Uber's Levandowski Explains Why He Downloaded Waymo Files

Last month, Waymo announced that they were suing Uber. This was a bit of an interesting case from the very beginning. Waymo, part of Alphabet, was stating that a former employee, Anthony Levandowski had stolen thousands of confidential documents from Waymo's servers before he left the company. Uber had responded saying that the suit was "baseless". Well now that employee has come out to state why he downloaded those files. He has a pretty good excuse. He downloaded those files so that he could work from home.

Levandowski sat down with Bloomberg to talk about the case, and he stated that he told his team that the LiDAR setup that Uber is using on their self-driving cars as well as Otto's trucks, is "clean". Stating that he only downloaded the data to be able to work from home while he was working at Waymo. And that the LiDAR technology that Uber and Otto are using are not from Waymo, or at the time, Google's Self-Driving Car Project. Waymo states that Levandowski downloaded around 9.7GB of files back in December of 2015, before he left the company in January of 2016. It all seems a bit suspect, but if this is truly the reason that Levandowski had downloaded these files, then the case should be a short and simple one.
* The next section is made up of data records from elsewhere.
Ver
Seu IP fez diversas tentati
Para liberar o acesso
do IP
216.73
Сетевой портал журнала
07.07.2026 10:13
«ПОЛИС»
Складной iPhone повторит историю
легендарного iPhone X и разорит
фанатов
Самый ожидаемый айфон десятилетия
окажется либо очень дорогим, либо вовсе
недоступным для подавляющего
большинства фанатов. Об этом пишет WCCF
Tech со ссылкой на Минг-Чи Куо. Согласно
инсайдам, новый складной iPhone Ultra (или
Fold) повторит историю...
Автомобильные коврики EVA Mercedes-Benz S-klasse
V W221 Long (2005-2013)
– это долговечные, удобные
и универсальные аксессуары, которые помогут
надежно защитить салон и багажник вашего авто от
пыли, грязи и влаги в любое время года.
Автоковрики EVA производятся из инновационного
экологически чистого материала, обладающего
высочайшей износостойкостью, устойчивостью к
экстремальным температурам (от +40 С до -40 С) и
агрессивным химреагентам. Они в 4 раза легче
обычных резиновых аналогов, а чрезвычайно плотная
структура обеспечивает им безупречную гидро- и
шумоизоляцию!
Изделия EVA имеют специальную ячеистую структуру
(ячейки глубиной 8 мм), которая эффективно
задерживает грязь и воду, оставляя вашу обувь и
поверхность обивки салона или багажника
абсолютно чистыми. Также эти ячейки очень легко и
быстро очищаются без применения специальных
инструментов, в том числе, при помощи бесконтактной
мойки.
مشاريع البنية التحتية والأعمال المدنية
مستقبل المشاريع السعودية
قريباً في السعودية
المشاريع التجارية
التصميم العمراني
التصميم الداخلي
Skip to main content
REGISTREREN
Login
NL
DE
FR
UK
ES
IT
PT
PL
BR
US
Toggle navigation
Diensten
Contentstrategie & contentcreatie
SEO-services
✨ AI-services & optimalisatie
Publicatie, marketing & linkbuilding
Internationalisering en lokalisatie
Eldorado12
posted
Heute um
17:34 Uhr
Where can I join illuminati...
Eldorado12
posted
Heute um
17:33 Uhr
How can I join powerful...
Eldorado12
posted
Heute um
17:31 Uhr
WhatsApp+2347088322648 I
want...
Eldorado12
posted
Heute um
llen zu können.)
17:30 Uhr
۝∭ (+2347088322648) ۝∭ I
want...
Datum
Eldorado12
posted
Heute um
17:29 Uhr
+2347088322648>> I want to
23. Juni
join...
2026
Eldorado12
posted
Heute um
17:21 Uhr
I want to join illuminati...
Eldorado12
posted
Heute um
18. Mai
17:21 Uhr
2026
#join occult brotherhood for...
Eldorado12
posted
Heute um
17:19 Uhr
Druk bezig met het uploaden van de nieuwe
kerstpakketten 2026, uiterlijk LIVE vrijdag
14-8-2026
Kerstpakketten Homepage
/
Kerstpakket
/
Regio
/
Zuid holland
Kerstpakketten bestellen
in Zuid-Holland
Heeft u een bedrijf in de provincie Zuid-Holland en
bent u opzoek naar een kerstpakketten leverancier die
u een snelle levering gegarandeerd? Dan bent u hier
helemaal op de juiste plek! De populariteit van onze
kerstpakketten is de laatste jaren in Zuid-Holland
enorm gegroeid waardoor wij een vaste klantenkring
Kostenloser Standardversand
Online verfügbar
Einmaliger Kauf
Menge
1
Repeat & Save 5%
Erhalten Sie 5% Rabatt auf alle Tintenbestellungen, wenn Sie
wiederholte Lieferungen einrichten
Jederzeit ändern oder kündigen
Obviously, Levandowski has not said anything publicly about the case, other than the reason why he downloaded these files. And that's because he is not able to say anything about the case while it is ongoing. Uber has until April 7th to file a legal response to Waymo's allegations, and that's according to a federal judge. So Waymo is continuing on with this case, and is looking to keep Uber from testing their self-driving vehicles, at least during the case. It's not clear whether the judge will give Waymo what it wants, which is blocking Uber's self-driving cars, but it is pretty likely, since Waymo does have plenty of evidence that Levandowski had downloaded tons of confidential files from their servers before leaving the company and heading elsewhere. The case is ongoing, and we'll likely hear much more about it in the near future.